Wendy’s, the popular fast food chain and creator of the beloved Frosty, is back at it again. The company recently launched a social media marketing campaign featuring Boyz II Men to promote its pretzel bun sandwiches. To some, this campaign may seem familiar, as Wendy’s launched a similar campaign last year in which pop singer and former 98 Degrees front man Nick Lachey sang tweets from fans about the chain’s pretzel bacon burger.
Along with Boyz II Men, the 2014 campaign will feature Jon Secada, Cuban American singer and songwriter, performing songs with lyrics that exalt the reappearance of the pretzel bun. The company will again rely on nostalgia from the ’80s and early ’90s to woo the same 50 million customers who chowed down on its pretzel menu items back in 2013.
Wendy’s is hoping that this year’s campaign will garner the same success it experienced last year. The chain witnessed a 3 percent jump in sales during both the third and fourth quarters, according to Wendy’s CEO Emil Brolick. What’s more, 85 million people tuned into view the four humorous videos that promoted the chain’s limited-time offer Pretzel Bacon Cheeseburger—75 percent of those views occurred on Facebook’s mobile platform during the five-week campaign last summer.

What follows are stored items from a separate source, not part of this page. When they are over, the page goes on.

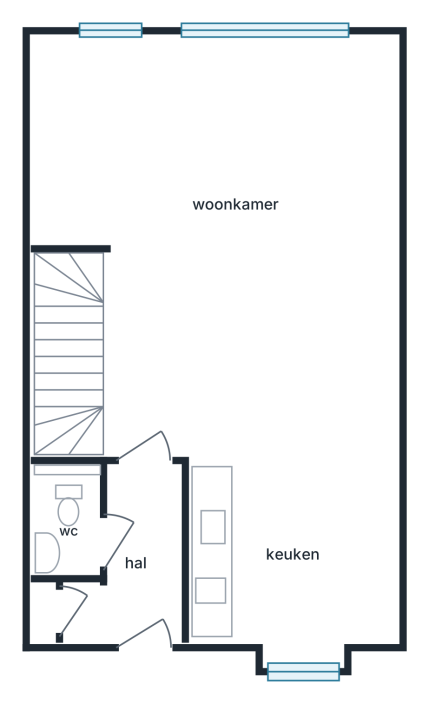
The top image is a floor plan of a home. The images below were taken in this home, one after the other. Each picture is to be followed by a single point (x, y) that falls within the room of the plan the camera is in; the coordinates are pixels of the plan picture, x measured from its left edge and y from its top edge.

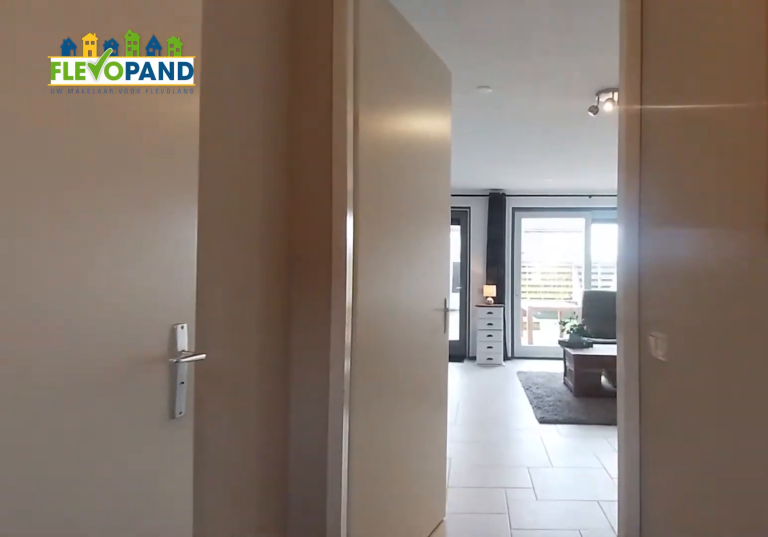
(135, 562)
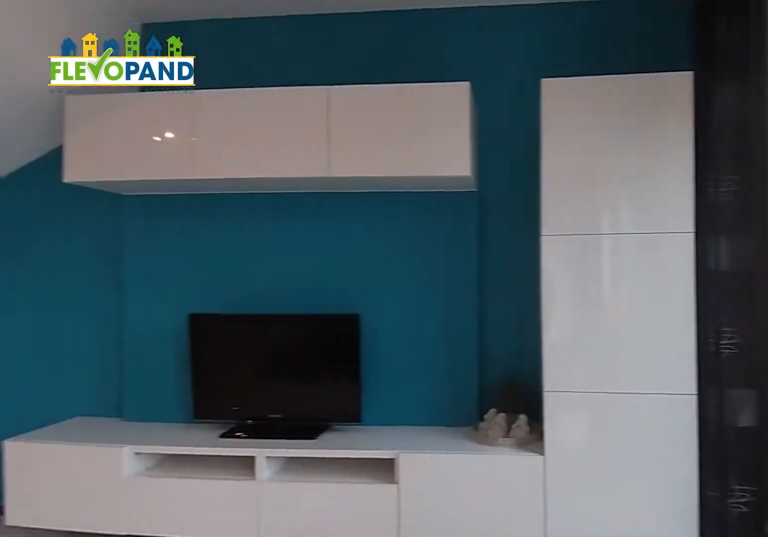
(227, 198)
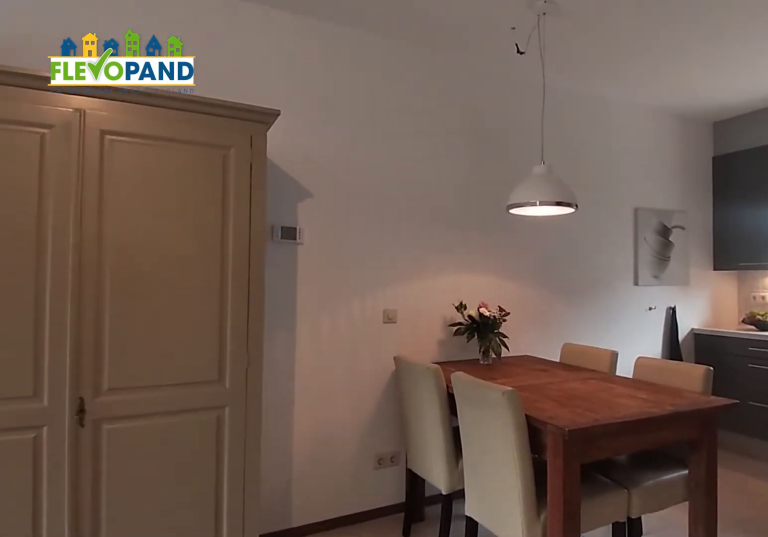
(227, 198)
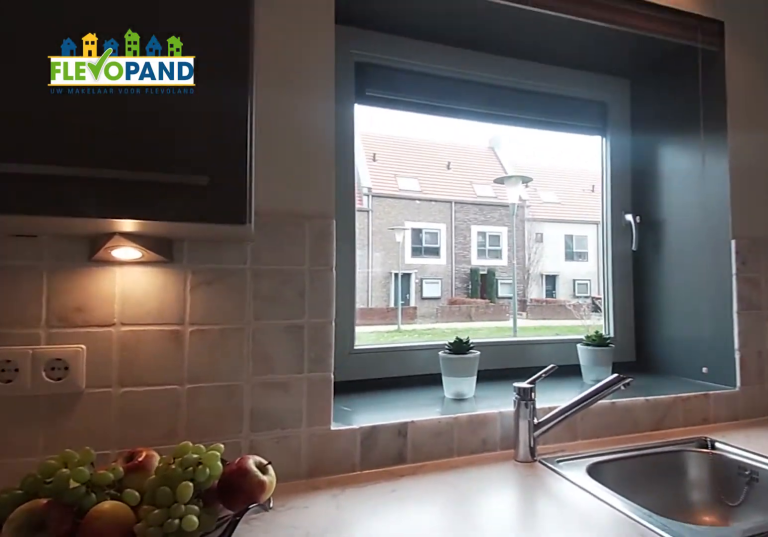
(293, 552)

So what makes this campaign marketing gold? Wendy’s officials credit the campaign’s true success—beyond a high-production value video and high-profile personalities—to social media. Whereas similar marketing strategies have been used before (Domino’s Pizza, Taco Bell and Dunkin’ Donuts have all used tweets in their advertising), Wendy’s was the first to develop a campaign with Facebook through the social network’s Publishing Garage, a new platform that the company developed to collaborate with mega-agencies and brands to improve how they use Facebook for marketing, and measure the results.
“It’s about the content,” said Brandon Rhoten, Wendy’s vice president of digital and social media. “It has to fit the environment contextually.” Ben Nemo, Facebook’s business lead for the restaurant vertical, said Wendy’s achieved its campaign breakthrough because it understood the value of “frequent, lightweight conversations” that led fans to expect engaging content that was neither scattered nor solely promotional.
The videos work, Rhoten stated, due to the humorous content that is expected on Facebook feeds. “We talk like a friend would,” Rhoten said. “We don’t speak like a 15-second TV spot, because those are interruptive and don’t fit the environment they’re in.”
Industry pundits anticipate a third-quarter increase to Wendy’s same-store sales due to projected demand for the Pretzel Bacon Cheeseburger.